What are the threshold amounts for common pay periods?
Bi-weekly pay period: Less than $4,000
Weekly pay period threshold amount: $2,000 ($2,000 x 52 weeks = $104,000.00)
Semi-monthly pay period threshold amount: $4,333.33 [$4,333.33 x 24 (2 pay periods/month) = $103,999.92]
Monthly threshold amounts: $8,666.66 ($8,666.66 x 12 months = $103,999.92)
Note: These assumptions are based upon the original $104,000 annual limit put forth in the President’s Executive Memorandum. This is also assuming 26 check dates, for a bi-weekly schedule. ($4,000 x 26 = $104,000). The guidance does not specifically indicate any threshold amount other than the bi-weekly amount.
Who is responsible to pay the deferred taxes?
An employer remains responsible to collect and remit any deferred taxes. An employer must withhold and pay the total taxes due that the employer deferred under this notice ratably from wages and compensation paid between Jan. 1, 2021 and April 30, 2021 or interest, penalties, and additions to tax will begin to accrue on May 1, 2021, with respect to any unpaid taxes. If necessary, the employer may make arrangements to otherwise collect the total taxes from the employee.
Keep in mind that this is a deferral and nothing in the memorandum explicitly forgives this amount nor can it without an act of Congress. It does specifically state that amounts deferred will not be subject to penalties, interest, additional amounts, or additional tax.
Employers, meanwhile, have had the ability to defer payment of the employer share of the Social Security tax (6.2%) paid since the passage of the CARES Act in April. The law allows such payments over a two-year period – with half due by Dec. 31, 2021 and the other half due by Dec. 31, 2022.
Employers may be facing the brunt of any implementation because of the complexity created on calculating and tracking such tax deferrals. Plus, the process itself of creating new regulations is wrought with layers of complexity, including rules that might change as the process progresses from drafting proposed regulations to taking public comments to issuing finalized regulations. If shifts occur, employers will need to be nimble and stay up to date on any changes to current law.
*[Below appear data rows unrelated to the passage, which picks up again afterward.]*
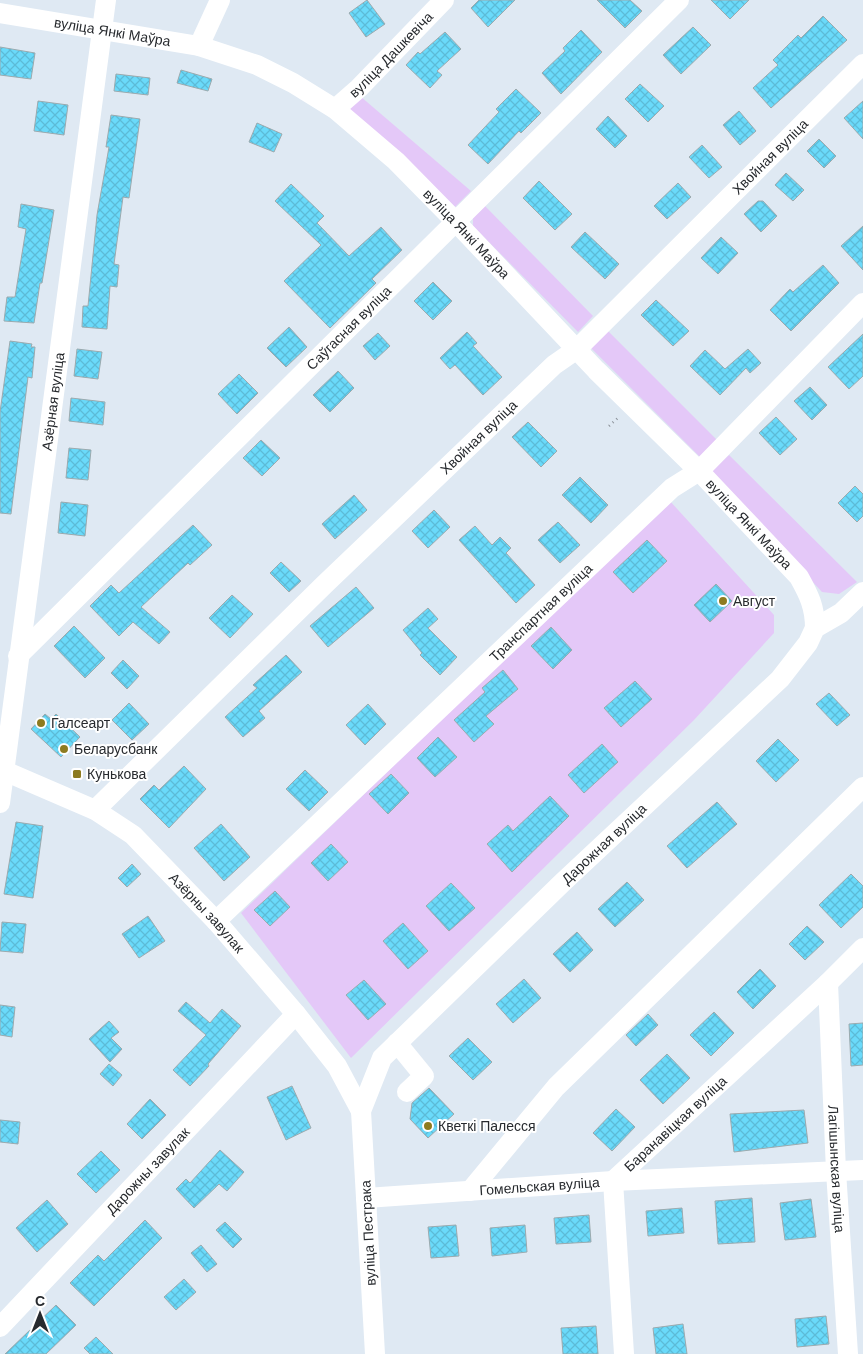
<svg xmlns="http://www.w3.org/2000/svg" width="863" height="1354" font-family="'DM Sans',sans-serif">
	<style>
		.green { fill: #e4c8f8 }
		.building { fill: url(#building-cross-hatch); stroke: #9caaae }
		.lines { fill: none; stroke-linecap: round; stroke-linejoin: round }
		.path { stroke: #8a9097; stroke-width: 2.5; stroke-dasharray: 1 4; stroke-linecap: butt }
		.minor { stroke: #fff; stroke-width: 20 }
		.poi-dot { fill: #8d7b20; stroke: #fff; stroke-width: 2 }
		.labels { text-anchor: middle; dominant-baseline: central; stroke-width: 4; stroke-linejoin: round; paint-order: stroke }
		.street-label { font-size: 14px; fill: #272a2e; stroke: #fff }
		.poi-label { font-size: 14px; fill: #272a2e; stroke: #fff; text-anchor: start }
	</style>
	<defs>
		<pattern id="building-cross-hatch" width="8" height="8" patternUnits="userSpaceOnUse" patternTransform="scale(1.25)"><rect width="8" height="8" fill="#6adafa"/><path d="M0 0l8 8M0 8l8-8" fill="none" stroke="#5cbbd7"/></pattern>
	</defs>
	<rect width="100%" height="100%" fill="#dfe9f3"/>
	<path class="green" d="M360,96L471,191L455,207L345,108Z
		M485,206L593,316L578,332L473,226V218Z
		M607,330L717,440L700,457L590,347Z
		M729,455L857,582L839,594L822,592L711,472Z
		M669,500L774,615V633L694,720L351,1058L241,913Z"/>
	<path class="building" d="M367,0L385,24L366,37L349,13Z
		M479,0H515L488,27L471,8Z
		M597,0H630L642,11L625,28Z
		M711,0H749L730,19Z
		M823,16L847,40L771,108L753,88L778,65L773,60L798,35L801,38Z
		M693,27L711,45L681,74L663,55Z
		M581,30L602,52L561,94L542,73L565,51L563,48Z
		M445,32L461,49L437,71L442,75L430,88L406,65L418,52L420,54Z
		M0,47L35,53L31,79L0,75Z
		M181,70L212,79L208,91L177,83Z
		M116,74L150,78L148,95L114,91Z
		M640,84L664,106L648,122L625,99Z
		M516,89L541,113L521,133L519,131L488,164L468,145L499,112L496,109Z
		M38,101L68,105L64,135L34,131Z
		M863,101V139L844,118Z
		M739,111L756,131L740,145L723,125Z
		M111,115L140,119L129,198L123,197L114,264L119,265L117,287L110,286L107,329L82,327L83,306H88L97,215L109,147H106Z
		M608,116L627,136L615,148L596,129Z
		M257,123L282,134L274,152L249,142Z
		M819,139L836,156L824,168L807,151Z
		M702,145L722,167L709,178L689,157Z
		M786,173L804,190L793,201L775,185Z
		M539,181L572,214L555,230L523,198Z
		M678,183L691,197L667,219L654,206Z
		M291,184L324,216L317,223L349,256L381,227L402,250L372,279L376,283L330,328L284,281L321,245L275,201Z
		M758,201H763L777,216L761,232L744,214Z
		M21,204L54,210L42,283H40L34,323L4,321L7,297H15L26,229L18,227Z
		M863,226V270L841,246Z
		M585,232L619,264L605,279L571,247Z
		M721,237L738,253L718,274L701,258Z
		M823,265L839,283L791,331L770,310L790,289L793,292Z
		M433,282L452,301L433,320L414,301Z
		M656,300L689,331L673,346L641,315Z
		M289,327L307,347L286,367L267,348Z
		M467,332L477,343L473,346L502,377L483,395L455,365L450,369L440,358Z
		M378,333L390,346L375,360L363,346Z
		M863,334V376L849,389L828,367Z
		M10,341L32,344L31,347H35L32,378L28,377L11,514L0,513V412Z
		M77,349L102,352L98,379L74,376Z
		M748,349L761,363L750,373L746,368L720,395L690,366L705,350L725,369Z
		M338,371L354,388L330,412L313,395Z
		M239,374L258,393L237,414L218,394Z
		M810,387L827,405L812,420L794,401Z
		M71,398L105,402L103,425L69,421Z
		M776,417L797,439L780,455L759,433Z
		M528,422L557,451L541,467L512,437Z
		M261,440L280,458L262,476L243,458Z
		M69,448L91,450L88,480L66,478Z
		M580,477L608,505L591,523L562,495Z
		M855,486L863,494V516L857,522L838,503Z
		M354,495L367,510L335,539L322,524Z
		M61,502L88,505L85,536L58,533Z
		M434,510L450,527L428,548L412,531Z
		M558,522L580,545L560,563L538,540Z
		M193,525L212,545L190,565L188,563L141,607L170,632L159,644L133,622L119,636L90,606L111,585L119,593Z
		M475,526L492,545L500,537L511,548L506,553L535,585L516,603L459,540Z
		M647,540L667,561L633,593L613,572Z
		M281,562L301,581L289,592L270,573Z
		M716,584L732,601L710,622L694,605Z
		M356,587L374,608L328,647L310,626Z
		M232,595L253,614L230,638L209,618Z
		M428,608L438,619L428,628L457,657L440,675L420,655L422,653L403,630Z
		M74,626L105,658L85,678L54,646Z
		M551,627L572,650L553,669L531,646Z
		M286,655L302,672L259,711L265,718L243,737L225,717L257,688L253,685Z
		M123,660L139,676L127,689L111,673Z
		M503,670L518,689L486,716L494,724L474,742L454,720L485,692L482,688Z
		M635,681L652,699L621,727L604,708Z
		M829,693L850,715L837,726L816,704Z
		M129,703L149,724L132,740L112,720Z
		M368,704L386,724L365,745L346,725Z
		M45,714L51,719L56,714L80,737L61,757L31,729Z
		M438,737L457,757L435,777L417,758Z
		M778,739L799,760L776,782L756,761Z
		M602,744L618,762L584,793L568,775Z
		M184,766L206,789L169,828L140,799L154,785L159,790Z
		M305,770L328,792L309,811L286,789Z
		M391,774L409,793L388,814L369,794Z
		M550,796L569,816L512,872L487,844L508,825L513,831Z
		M717,802L737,824L687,868L667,846Z
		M16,822L43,826L33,898L4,894Z
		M221,824L250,857L224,881L194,848Z
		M331,844L348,862L328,881L311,863Z
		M132,864L141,874L127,887L118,878Z
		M851,874L863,886V907L841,928L819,905Z
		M627,882L644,900L615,927L598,909Z
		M451,883L475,908L449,931L426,906Z
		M275,891L290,907L270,926L254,910Z
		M148,916L165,941L139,958L122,934Z
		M2,922L26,924L23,953L0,951Z
		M403,923L428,951L408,969L383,941Z
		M807,926L824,942L805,960L789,944Z
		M577,932L593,950L570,972L553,954Z
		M760,969L776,986L753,1009L737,992Z
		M524,979L541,998L513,1023L496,1004Z
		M364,980L386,1004L368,1020L346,995Z
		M186,1002L210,1023L222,1009L241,1026L208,1064L209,1066L190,1086L173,1070L206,1035L178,1011Z
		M0,1005L15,1007L12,1037L0,1035Z
		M714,1012L734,1033L711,1056L690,1035Z
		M648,1014L658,1025L636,1046L626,1035Z
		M109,1021L119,1032L111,1038L122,1049L110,1062L89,1039Z
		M863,1023V1065L851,1066L849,1024Z
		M468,1038L492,1062L473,1080L449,1056Z
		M667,1054L690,1078L663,1104L640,1080Z
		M109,1064L122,1075L113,1086L100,1074Z
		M292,1086L311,1128L286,1140L267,1097Z
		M429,1088L454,1114L428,1138L410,1119L412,1103Z
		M150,1099L166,1115L142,1139L127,1124Z
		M616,1109L635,1127L612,1151L593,1133Z
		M804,1110L808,1143L734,1152L730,1114Z
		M0,1120L20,1122L18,1144L0,1142Z
		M220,1150L244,1172L227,1191L219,1184L194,1208L176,1189L186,1179L190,1183Z
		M101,1151L120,1170L96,1193L77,1174Z
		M752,1198L755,1242L718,1244L715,1201Z
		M811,1199L816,1237L785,1240L780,1203Z
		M47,1200L68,1224L37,1252L16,1228Z
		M682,1208L684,1233L648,1236L646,1211Z
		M589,1215L591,1242L556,1244L554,1218Z
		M145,1220L162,1238L94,1306L70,1283L98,1255L104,1261Z
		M225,1222L242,1239L233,1248L216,1230Z
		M456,1225L459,1256L431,1258L428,1227Z
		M525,1225L527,1252L492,1256L490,1228Z
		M201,1245L217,1264L207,1272L191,1253Z
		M184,1279L196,1292L176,1310L164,1297Z
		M56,1305L76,1325L46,1354H5Z
		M826,1316L829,1344L797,1347L795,1319Z
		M683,1324L687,1354H656L653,1328Z
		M596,1326L598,1354H563L561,1328Z
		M96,1337L113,1354H90L84,1348Z"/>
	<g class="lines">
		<path class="path" d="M609,426L620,416"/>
		<g class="minor">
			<path id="s1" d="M0,13L199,46L257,65L293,83L335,109L396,161L455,221L596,370L699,471L799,577C809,595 815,607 815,628"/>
			<path d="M199,46L220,0"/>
			<path id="s2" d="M335,109L359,88L444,0"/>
			<path id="s3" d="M18,656L679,0"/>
			<path id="s4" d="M0,769L95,810L133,835L216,921L296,1014L337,1066L361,1111"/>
			<path id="s5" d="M0,803L106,0"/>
			<path id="s6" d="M95,810L325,584L554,365L577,349L863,64"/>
			<path id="s7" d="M216,921L672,488L699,471L863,303"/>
			<path id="s8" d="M828,983L836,1171L848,1354"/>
			<path d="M397,1043L424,1076L407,1092"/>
			<path d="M470,1191L556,1087L863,787"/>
			<path id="s9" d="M366,1198L613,1181L863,1170"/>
			<path id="s10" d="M0,1327L296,1014"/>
			<path id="s11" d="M375,1354L361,1111L382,1058L562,883L780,679L808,643L815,628L841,613L863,592"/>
			<path id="s12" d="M624,1354L613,1181L828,983L863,948"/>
		</g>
	</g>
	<g class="poi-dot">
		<circle cx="723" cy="601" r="5"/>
		<circle cx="41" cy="723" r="5"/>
		<circle cx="64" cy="749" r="5"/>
		<rect x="72" y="769" width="10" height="10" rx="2.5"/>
		<circle cx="428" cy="1126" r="5"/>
	</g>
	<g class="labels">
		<g class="street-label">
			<text stroke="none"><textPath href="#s1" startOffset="114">вуліца Янкі Маўра</textPath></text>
			<text stroke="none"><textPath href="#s2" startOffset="78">вуліца Дашкевіча</textPath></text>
			<text stroke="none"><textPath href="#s6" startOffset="940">Хвойная вуліца</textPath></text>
			<text stroke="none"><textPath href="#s1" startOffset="534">вуліца Янкі Маўра</textPath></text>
			<text stroke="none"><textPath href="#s3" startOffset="466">Саўгасная вуліца</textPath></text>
			<text stroke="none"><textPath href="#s5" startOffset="405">Азёрная вуліца</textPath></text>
			<text stroke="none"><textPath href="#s6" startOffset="535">Хвойная вуліца</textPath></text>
			<text stroke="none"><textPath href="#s1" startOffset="939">вуліца Янкі Маўра</textPath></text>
			<text stroke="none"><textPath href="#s7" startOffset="448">Транспартная вуліца</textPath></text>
			<text stroke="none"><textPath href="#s11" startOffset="609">Дарожная вуліца</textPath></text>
			<text stroke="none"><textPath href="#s4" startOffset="256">Азёрны завулак</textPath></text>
			<text stroke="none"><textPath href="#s12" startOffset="258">Баранавіцкая вуліца</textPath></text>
			<text stroke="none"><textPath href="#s8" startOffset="186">Лагішынская вуліца</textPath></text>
			<text stroke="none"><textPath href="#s10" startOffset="215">Дарожны завулак</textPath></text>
			<text stroke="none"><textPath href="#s9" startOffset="174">Гомельская вуліца</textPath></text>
			<text transform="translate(368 1233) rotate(-93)">вуліца Пестрака</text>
		</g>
		<g class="poi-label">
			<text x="733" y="601">Август</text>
			<text x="51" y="723">Галсеарт</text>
			<text x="74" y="749">Беларусбанк</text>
			<text x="87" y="774">Кунькова</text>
			<text x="438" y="1126">Кветкі Палесся</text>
		</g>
	</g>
	<g transform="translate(40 1314)" stroke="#ffffff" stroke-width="4" paint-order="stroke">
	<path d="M0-4L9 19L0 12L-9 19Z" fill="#272a2e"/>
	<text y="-8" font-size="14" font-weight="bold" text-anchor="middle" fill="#272a2e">С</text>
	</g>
</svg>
The IRS has released a draft Form 941 to reconcile this deferral, but this could be revised before the final version. Additionally, we await instructions for the form to understand how the specifics work.
Expanding Unemployment Insurance Benefits
The Coronavirus Aid, Relief, and Economic Security (CARES) Act, signed in April 2020, implemented a provision that provided eligible individuals who are collecting Unemployment Compensation with an additional $600 per week in benefits.
The intent was to provide an extra financial boost to those who became unemployed as a result of business closures created by COVID-19.
The benefit expired July 31, 2020.
However, with many businesses in flux – some opening but at reduced capacity and with smaller staffs, others remaining closed, and still some that re-opened and then closed again by state order amid spikes in coronavirus cases – discussions were held to extend the benefit.
The executive order from the president extended the weekly supplemental benefit but at a reduced rate of $400 per week.
The memorandum states that the federal government will fund $300 of the amount until funds are exhausted, leaving states to pick up one-quarter of the benefit per individual (or $100). The federal money allocated is $44 billion from the Disaster Relief Fund, managed by the Federal Emergency Management Agency (FEMA), and once depleted, the memorandum indicates that states may have to fund the full amount. However, many states are currently short on funds.
Paychex is waiting for guidance from the U.S. Department of Labor on how this would be implemented because additional details have not yet been released.
This might be subject to lawsuits, but at this time it is unknown what those would look like.